Food culture evolves whenever society changes. How will restaurateurs in Chicago and elsewhere be affected by this crisis? What new chefs will emerge when the dust settles? What influences and concerns will drive their menus and attract customers?
As we wait to learn the answers to these questions, isolated in our apartments, far from the restaurants we love, there are practical steps we can take to ensure that Chicago’s restaurant culture survives the crisis. You can order take out from your favorite noodle shop. (A new website, Dining at a Distance, will tell you what restaurants are still open and serving food). You can organize a “virtual happy hour” with your friends—with everyone kicking in their tip money to a local bar. And Eater Chicago has compiled a list of fundraisers you can support, donating money if you have it to spare—or by spreading the word on social media.

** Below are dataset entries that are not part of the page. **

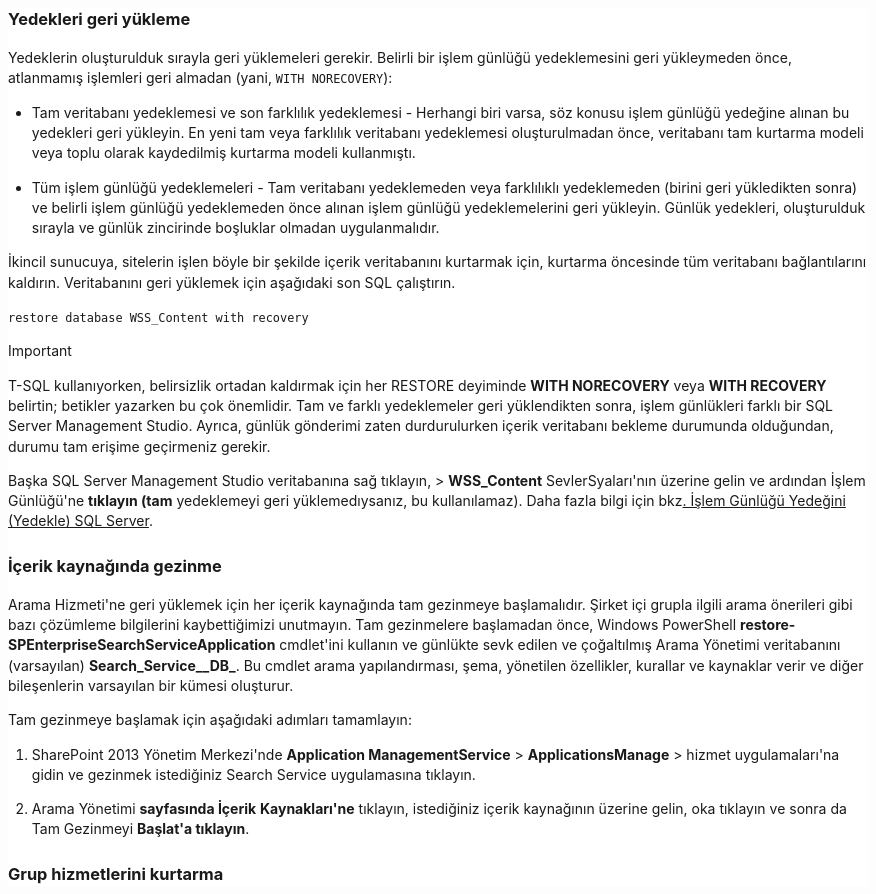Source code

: ### <a name="restore-the-backups"></a>Yedekleri geri yükleme

Yedeklerin oluşturulduk sırayla geri yüklemeleri gerekir. Belirli bir işlem günlüğü yedeklemesini geri yükleymeden önce, atlanmamış işlemleri geri almadan (yani,  `WITH NORECOVERY`):
  
- Tam veritabanı yedeklemesi ve son farklılık yedeklemesi - Herhangi biri varsa, söz konusu işlem günlüğü yedeğine alınan bu yedekleri geri yükleyin. En yeni tam veya farklılık veritabanı yedeklemesi oluşturulmadan önce, veritabanı tam kurtarma modeli veya toplu olarak kaydedilmiş kurtarma modeli kullanmıştı.
    
- Tüm işlem günlüğü yedeklemeleri - Tam veritabanı yedeklemeden veya farklılıklı yedeklemeden (birini geri yükledikten sonra) ve belirli işlem günlüğü yedeklemeden önce alınan işlem günlüğü yedeklemelerini geri yükleyin. Günlük yedekleri, oluşturulduk sırayla ve günlük zincirinde boşluklar olmadan uygulanmalıdır.
    
İkincil sunucuya, sitelerin işlen böyle bir şekilde içerik veritabanını kurtarmak için, kurtarma öncesinde tüm veritabanı bağlantılarını kaldırın. Veritabanını geri yüklemek için aşağıdaki son SQL çalıştırın.
  
```
restore database WSS_Content with recovery

```

> [!IMPORTANT]
> T-SQL kullanıyorken, belirsizlik ortadan kaldırmak için her RESTORE deyiminde **WITH NORECOVERY** veya **WITH RECOVERY** belirtin; betikler yazarken bu çok önemlidir. Tam ve farklı yedeklemeler geri yüklendikten sonra, işlem günlükleri farklı bir SQL Server Management Studio. Ayrıca, günlük gönderimi zaten durdurulurken içerik veritabanı bekleme durumunda olduğundan, durumu tam erişime geçirmeniz gerekir.
  
Başka SQL Server Management Studio veritabanına sağ tıklayın,  > **WSS_Content** SevlerSyaları'nın üzerine gelin ve ardından İşlem Günlüğü'ne **tıklayın (tam** yedeklemeyi geri yüklemedıysanız, bu kullanılamaz). Daha fazla bilgi için bkz[. İşlem Günlüğü Yedeğini (Yedekle) SQL Server](/sql/relational-databases/backup-restore/restore-a-transaction-log-backup-sql-server).
  
### <a name="crawl-the-content-source"></a>İçerik kaynağında gezinme

Arama Hizmeti'ne geri yüklemek için her içerik kaynağında tam gezinmeye başlamalıdır. Şirket içi grupla ilgili arama önerileri gibi bazı çözümleme bilgilerini kaybettiğimizi unutmayın. Tam gezinmelere başlamadan önce, Windows PowerShell **restore-SPEnterpriseSearchServiceApplication** cmdlet'ini kullanın ve günlükte sevk edilen ve çoğaltılmış Arama Yönetimi veritabanını (varsayılan) **Search_Service__DB_<GUID>**. Bu cmdlet arama yapılandırması, şema, yönetilen özellikler, kurallar ve kaynaklar verir ve diğer bileşenlerin varsayılan bir kümesi oluşturur.
  
Tam gezinmeye başlamak için aşağıdaki adımları tamamlayın:
  
1. SharePoint 2013 Yönetim Merkezi'nde **Application ManagementService** >  **ApplicationsManage** >  hizmet uygulamaları'na gidin ve gezinmek istediğiniz Search Service uygulamasına tıklayın.
    
2. Arama Yönetimi **sayfasında İçerik** **Kaynakları'ne** tıklayın, istediğiniz içerik kaynağının üzerine gelin, oka tıklayın ve sonra da Tam Gezinmeyi **Başlat'a tıklayın**.
    
### <a name="recover-farm-services"></a>Grup hizmetlerini kurtarma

Restaurants are more than just a place to refuel after a busy day at work. They are spaces where people, both newcomers and those who have lived here for generations, can gather over a plate of food, sharing both a common experience and a bit of conversation. Food is part of who we are; and food culture is something we must preserve. bioGraph is here to help do that. So as we binge Netflix, wash our hands endlessly, and worry about friends and loved-ones, let’s take a minute to reflect on the values—and flavors—that make our city so rich: and let’s tell the story of that city together.